__AIM OF THE TASK__: In the material below, begin at the line that contains "# 2. 프로토콜이란?" and stop after the line that contains "## Drop 🔪 bugs 🐞 from your projects", and output every line between them verbatim, with both of those lines included. Leave the pictures out of your answer.

[Rendered images with their source text]
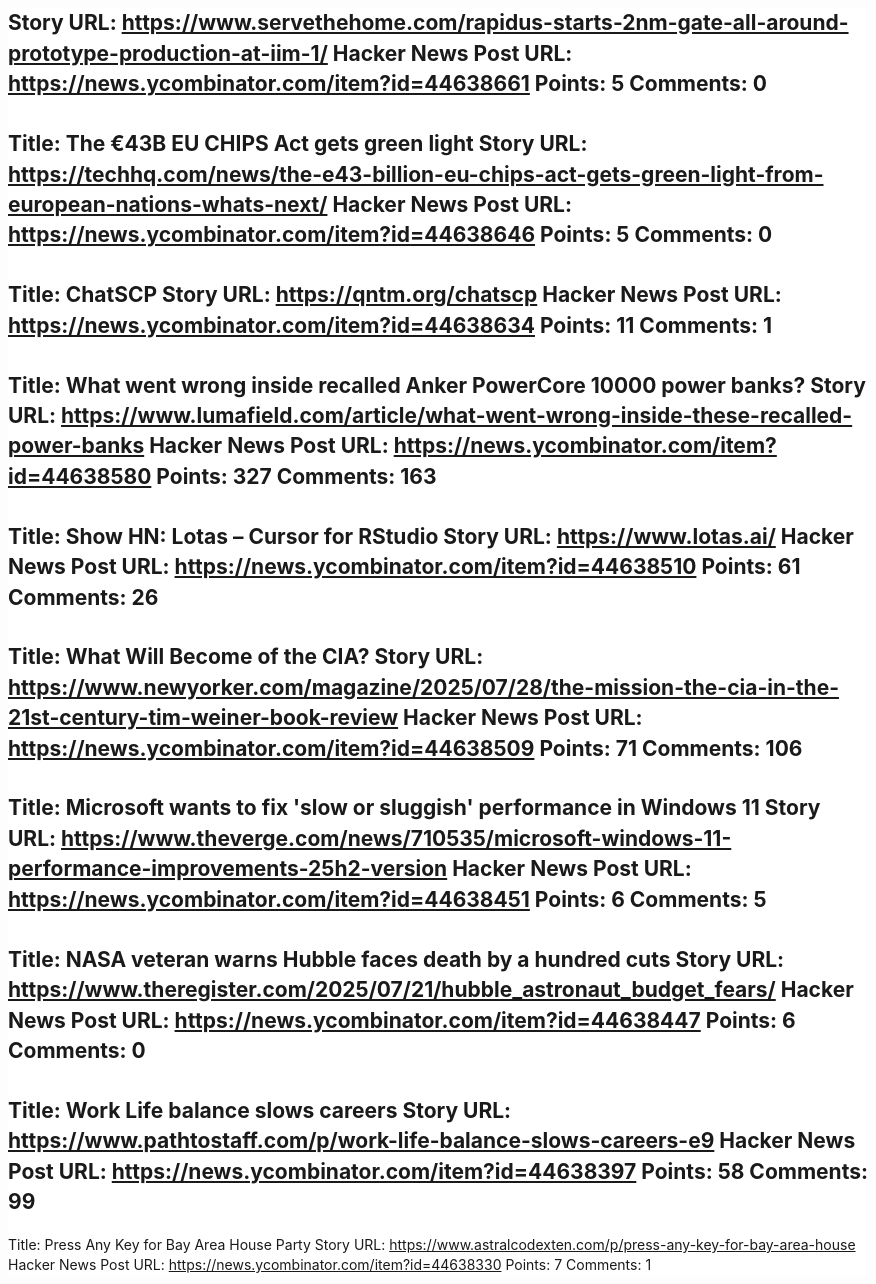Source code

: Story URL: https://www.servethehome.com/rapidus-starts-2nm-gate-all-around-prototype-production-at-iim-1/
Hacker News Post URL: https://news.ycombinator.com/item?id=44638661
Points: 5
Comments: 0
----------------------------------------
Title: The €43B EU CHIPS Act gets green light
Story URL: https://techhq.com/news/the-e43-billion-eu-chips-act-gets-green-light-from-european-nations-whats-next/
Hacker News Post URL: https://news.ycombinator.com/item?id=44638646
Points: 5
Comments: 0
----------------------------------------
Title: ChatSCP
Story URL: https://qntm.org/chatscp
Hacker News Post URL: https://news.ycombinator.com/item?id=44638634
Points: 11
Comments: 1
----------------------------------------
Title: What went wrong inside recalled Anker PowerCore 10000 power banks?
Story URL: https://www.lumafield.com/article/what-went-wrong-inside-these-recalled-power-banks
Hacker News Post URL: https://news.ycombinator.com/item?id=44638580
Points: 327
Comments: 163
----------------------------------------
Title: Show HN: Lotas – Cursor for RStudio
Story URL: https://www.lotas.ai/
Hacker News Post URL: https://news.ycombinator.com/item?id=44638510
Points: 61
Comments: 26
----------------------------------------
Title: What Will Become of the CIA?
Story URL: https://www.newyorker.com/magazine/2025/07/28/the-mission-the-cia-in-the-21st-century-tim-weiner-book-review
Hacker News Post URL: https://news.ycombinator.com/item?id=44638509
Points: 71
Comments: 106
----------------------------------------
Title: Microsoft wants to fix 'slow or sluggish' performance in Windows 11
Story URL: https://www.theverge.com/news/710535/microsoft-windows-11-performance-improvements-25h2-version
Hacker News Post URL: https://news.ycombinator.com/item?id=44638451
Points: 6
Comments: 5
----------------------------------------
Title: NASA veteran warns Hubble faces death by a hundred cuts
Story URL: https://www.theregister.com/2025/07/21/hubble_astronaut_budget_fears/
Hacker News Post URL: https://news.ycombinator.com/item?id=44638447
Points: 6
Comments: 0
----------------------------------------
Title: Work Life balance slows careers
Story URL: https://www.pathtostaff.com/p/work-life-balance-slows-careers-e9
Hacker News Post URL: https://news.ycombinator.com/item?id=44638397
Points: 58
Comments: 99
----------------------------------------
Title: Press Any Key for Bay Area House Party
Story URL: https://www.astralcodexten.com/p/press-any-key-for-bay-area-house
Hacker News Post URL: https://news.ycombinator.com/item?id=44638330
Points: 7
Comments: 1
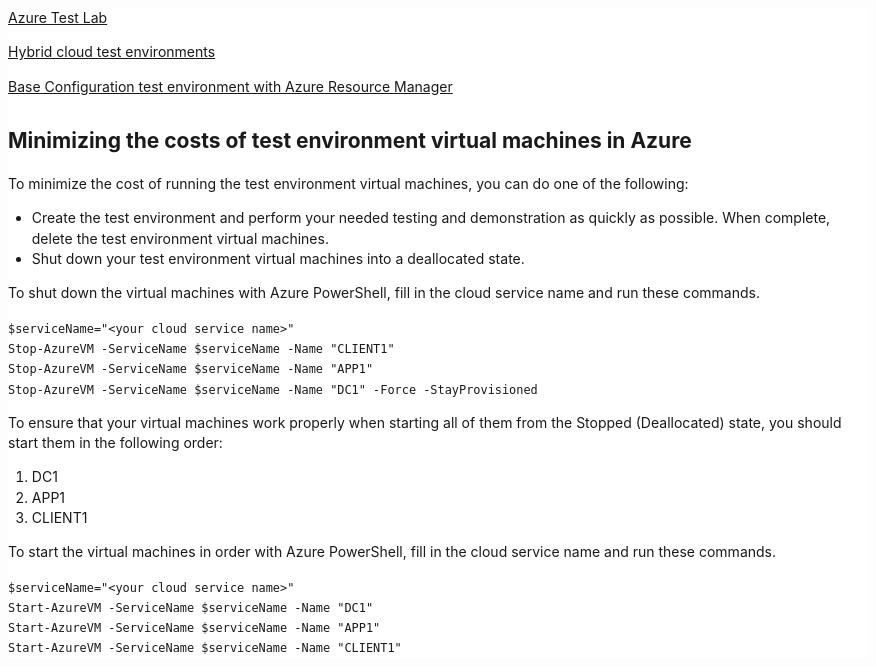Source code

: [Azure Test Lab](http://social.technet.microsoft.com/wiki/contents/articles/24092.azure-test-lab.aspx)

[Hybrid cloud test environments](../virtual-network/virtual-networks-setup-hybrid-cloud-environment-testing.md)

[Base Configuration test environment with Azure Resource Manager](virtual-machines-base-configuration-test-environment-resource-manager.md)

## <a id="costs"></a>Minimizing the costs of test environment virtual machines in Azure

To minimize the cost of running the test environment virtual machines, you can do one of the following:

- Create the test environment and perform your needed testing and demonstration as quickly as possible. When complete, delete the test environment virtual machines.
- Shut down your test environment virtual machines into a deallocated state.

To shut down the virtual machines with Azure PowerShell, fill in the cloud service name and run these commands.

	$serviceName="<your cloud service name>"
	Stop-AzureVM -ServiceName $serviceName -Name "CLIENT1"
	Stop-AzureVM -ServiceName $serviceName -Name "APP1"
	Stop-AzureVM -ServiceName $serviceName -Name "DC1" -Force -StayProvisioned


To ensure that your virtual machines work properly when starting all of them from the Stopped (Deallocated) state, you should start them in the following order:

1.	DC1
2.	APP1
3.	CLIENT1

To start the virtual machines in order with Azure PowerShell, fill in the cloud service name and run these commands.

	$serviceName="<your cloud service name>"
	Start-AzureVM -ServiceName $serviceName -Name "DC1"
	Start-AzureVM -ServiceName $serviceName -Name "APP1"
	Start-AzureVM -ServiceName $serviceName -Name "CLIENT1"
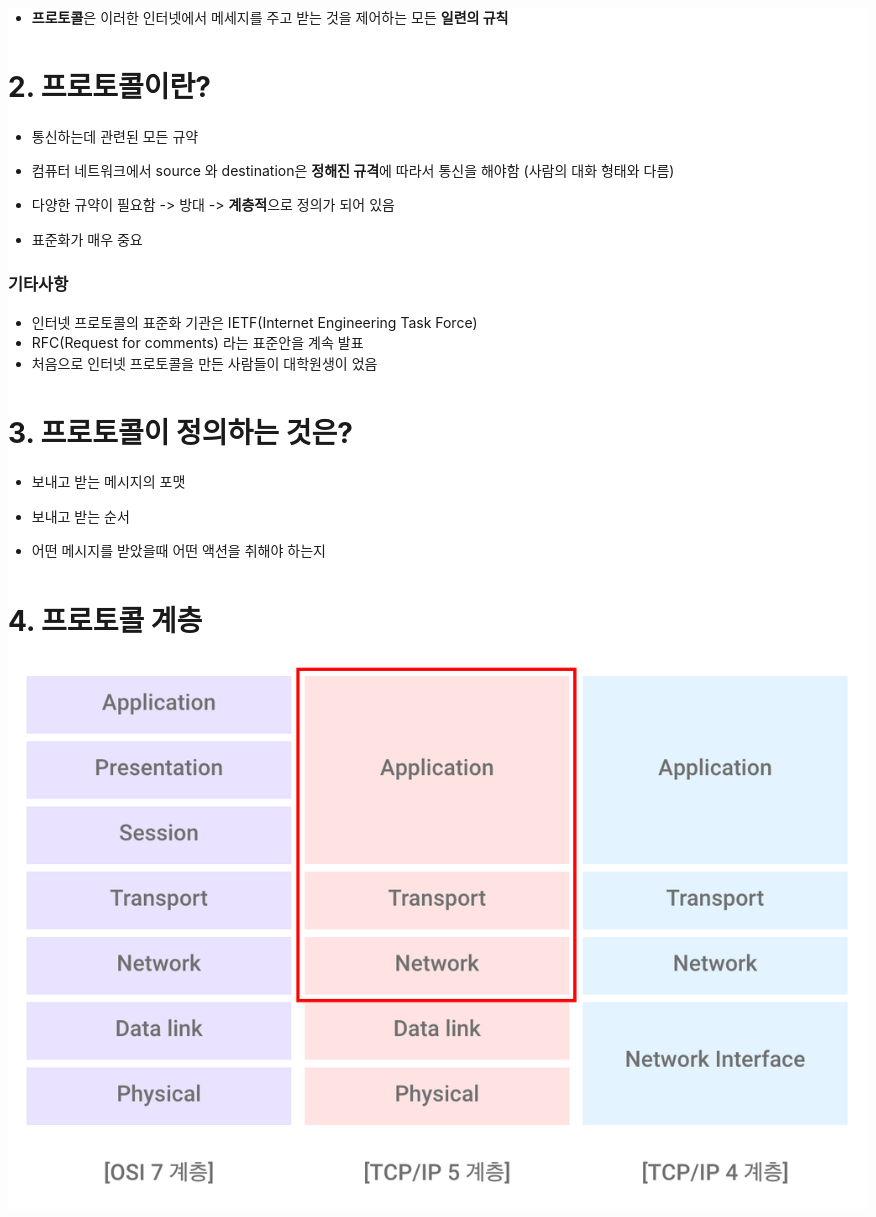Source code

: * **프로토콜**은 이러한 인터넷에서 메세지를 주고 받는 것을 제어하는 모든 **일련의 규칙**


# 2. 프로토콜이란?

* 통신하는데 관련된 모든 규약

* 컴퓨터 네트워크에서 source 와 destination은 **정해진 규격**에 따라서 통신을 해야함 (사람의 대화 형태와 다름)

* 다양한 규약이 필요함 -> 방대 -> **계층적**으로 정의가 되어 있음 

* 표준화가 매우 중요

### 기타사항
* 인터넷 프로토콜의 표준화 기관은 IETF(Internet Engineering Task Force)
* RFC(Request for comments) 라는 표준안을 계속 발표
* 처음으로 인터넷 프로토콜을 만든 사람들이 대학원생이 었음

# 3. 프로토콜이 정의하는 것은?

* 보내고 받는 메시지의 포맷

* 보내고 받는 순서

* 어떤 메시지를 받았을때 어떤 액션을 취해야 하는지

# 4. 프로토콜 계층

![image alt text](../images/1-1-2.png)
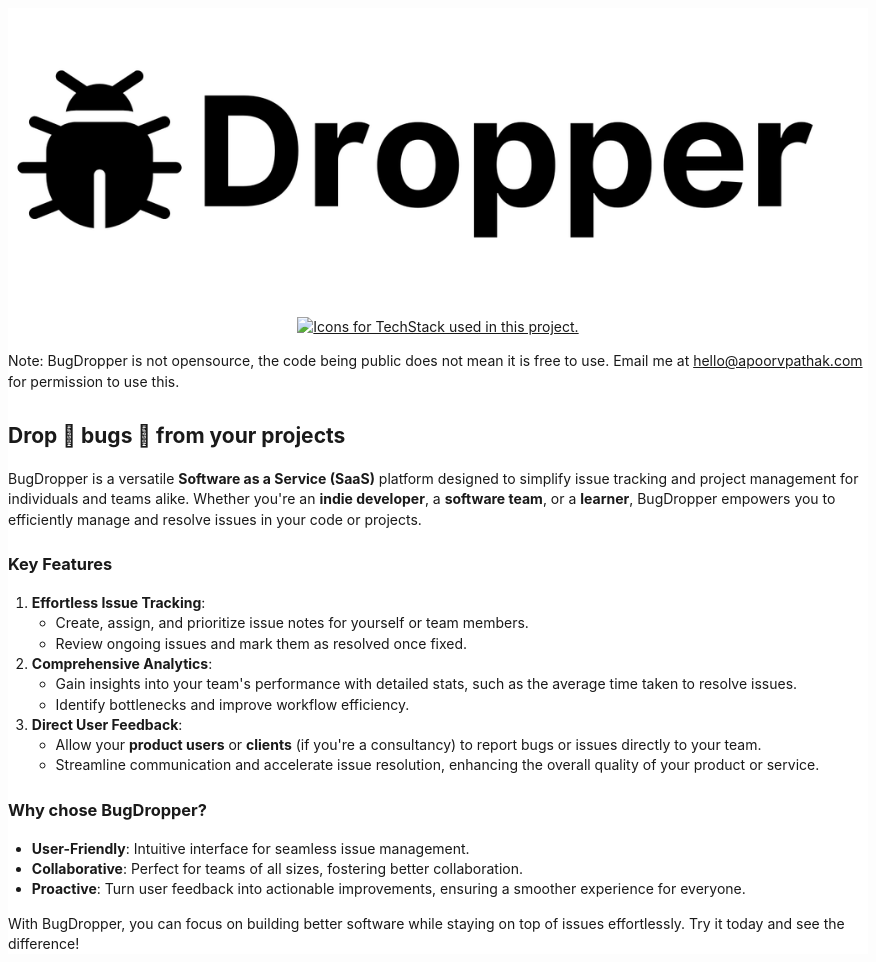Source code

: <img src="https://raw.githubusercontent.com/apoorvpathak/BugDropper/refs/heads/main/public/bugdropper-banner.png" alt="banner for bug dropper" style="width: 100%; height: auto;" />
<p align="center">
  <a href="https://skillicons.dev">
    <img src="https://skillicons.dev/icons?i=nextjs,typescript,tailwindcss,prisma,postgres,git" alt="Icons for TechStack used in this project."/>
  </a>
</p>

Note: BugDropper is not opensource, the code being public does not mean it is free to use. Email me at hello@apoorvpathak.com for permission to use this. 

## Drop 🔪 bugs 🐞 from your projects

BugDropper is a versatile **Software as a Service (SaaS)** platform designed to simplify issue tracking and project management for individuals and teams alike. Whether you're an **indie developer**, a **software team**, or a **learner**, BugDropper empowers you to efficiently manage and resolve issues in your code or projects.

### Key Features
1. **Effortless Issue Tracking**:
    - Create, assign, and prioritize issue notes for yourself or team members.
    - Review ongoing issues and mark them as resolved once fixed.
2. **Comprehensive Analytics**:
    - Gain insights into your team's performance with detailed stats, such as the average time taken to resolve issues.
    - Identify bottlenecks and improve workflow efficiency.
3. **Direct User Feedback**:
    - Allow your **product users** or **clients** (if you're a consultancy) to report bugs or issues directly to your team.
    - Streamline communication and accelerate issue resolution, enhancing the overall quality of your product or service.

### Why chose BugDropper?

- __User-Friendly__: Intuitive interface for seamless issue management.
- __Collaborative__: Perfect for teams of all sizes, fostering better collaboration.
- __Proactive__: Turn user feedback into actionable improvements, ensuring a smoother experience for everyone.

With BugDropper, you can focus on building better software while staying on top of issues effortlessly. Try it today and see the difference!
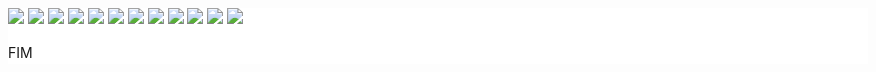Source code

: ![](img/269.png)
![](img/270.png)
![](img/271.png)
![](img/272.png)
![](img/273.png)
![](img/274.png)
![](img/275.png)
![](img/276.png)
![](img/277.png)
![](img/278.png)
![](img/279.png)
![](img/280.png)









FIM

__COMPLETED TASK__:
# 2. 프로토콜이란?

* 통신하는데 관련된 모든 규약

* 컴퓨터 네트워크에서 source 와 destination은 **정해진 규격**에 따라서 통신을 해야함 (사람의 대화 형태와 다름)

* 다양한 규약이 필요함 -> 방대 -> **계층적**으로 정의가 되어 있음 

* 표준화가 매우 중요

### 기타사항
* 인터넷 프로토콜의 표준화 기관은 IETF(Internet Engineering Task Force)
* RFC(Request for comments) 라는 표준안을 계속 발표
* 처음으로 인터넷 프로토콜을 만든 사람들이 대학원생이 었음

# 3. 프로토콜이 정의하는 것은?

* 보내고 받는 메시지의 포맷

* 보내고 받는 순서

* 어떤 메시지를 받았을때 어떤 액션을 취해야 하는지

# 4. 프로토콜 계층

![image alt text](../images/1-1-2.png)
Source code

: <img src="https://raw.githubusercontent.com/apoorvpathak/BugDropper/refs/heads/main/public/bugdropper-banner.png" alt="banner for bug dropper" style="width: 100%; height: auto;" />
<p align="center">
  <a href="https://skillicons.dev">
    <img src="https://skillicons.dev/icons?i=nextjs,typescript,tailwindcss,prisma,postgres,git" alt="Icons for TechStack used in this project."/>
  </a>
</p>

Note: BugDropper is not opensource, the code being public does not mean it is free to use. Email me at hello@apoorvpathak.com for permission to use this. 

## Drop 🔪 bugs 🐞 from your projects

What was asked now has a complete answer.